Under the lockdown restrictions, the very features that enabled this have become more acutely in demand.

Remote data gathering

The ability to undertake data gathering activities without attending a site is crucial.  Providing a software solution that can be used by a non-expert user to gather the control metrics and data means that the software can be installed and used to gather data remotely.  Then the output can be gathered for central (or home based) analysis.

This works perfectly for large diverse networks, for any situation where there are scarce expert resources, and for all situations where there are a large number of audit targets – be that suppliers or business units.  Separating the data gathering from the interpretation is a logical division of labour and expertise, especially if people are in different locations.

Better data and analysis

The other big gain is in the quality of data and data analysis.

Collecting data in an automated way means that a wider sample can be used.  A human auditor might inspect a subset of systems and extrapolate the findings.  A software tool can gather control metrics from the management systems and audit targets in their entirety, giving a better representation of the data, that is also analysed consistently using the same metrics and yardstick.

You avoid many of the biases that humans can introduce into the audit process.  Selection bias is where data subjects are chosen to meet the needs or the assessor.  An IT function wanting to show its best face might choose to report on/measure performance of the platforms that it knows are well managed and up to date.  Whereas an auditor might want to choose those parts of a network where they are more likely to get interesting/notable outcomes.

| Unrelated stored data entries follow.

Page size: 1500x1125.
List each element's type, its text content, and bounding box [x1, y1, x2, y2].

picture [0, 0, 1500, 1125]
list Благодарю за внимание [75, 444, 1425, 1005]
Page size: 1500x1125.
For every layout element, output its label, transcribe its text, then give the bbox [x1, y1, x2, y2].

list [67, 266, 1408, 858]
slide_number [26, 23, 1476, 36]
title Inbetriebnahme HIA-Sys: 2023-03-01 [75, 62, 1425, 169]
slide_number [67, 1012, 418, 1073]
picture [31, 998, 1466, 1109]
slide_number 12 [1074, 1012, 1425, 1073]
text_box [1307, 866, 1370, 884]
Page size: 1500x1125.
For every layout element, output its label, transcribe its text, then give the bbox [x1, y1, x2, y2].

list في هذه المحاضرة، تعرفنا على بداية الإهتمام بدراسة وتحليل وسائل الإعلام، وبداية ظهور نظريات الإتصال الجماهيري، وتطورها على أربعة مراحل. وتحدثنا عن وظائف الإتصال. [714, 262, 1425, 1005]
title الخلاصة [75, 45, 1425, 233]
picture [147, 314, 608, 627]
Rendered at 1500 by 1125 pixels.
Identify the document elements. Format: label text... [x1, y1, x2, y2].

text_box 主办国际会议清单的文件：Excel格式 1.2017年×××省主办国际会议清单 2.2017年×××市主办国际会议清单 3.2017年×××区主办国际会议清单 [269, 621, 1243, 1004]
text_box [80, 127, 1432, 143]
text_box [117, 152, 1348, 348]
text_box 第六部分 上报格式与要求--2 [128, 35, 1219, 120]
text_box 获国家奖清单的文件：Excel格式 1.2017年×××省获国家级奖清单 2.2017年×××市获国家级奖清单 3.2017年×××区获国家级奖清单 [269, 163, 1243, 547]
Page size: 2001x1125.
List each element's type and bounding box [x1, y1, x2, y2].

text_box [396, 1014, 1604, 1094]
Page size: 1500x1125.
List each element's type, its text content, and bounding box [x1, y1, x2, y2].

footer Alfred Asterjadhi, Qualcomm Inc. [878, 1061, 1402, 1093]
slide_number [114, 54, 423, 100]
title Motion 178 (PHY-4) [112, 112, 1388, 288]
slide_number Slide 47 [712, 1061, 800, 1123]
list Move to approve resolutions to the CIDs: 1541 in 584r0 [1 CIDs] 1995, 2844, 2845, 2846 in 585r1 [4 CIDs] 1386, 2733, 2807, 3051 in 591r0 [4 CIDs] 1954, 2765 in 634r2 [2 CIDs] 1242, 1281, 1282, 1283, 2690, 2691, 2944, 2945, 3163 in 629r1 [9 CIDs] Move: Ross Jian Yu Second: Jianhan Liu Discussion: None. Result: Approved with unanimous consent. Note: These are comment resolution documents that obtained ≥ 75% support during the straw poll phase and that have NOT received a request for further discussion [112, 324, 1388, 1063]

Security control performance metrics generated by IT auditing toolEssential 8 Auditor – Application Control Maturity Dashboard

You also get the exclusion of “known issues” from reported data.  Legacy application platforms that aren’t patched because they can’t be, or due to problems rebooting them without affecting services, can be excluded from the performance figures.  But of course, they are still perfectly viable targets to an attacker.

The market demand

We’ve seen acknowledgement of these challenges in the increased demand for Audit solutions that reduce the need for site visits, optimise the time of the expert users and provide a consistent and comprehensive way to gather and analyse data across a broad environment.  The impact of operating remotely, and in lockdown, on third-party cybersecurity risk is now becoming very evident.

During and post lockdown, when assurance processes need to work flexibly and efficiently, these cybersecurity audit technology features are key to the success of audit and compliance teams – especially those focused on third party or supplier assurance.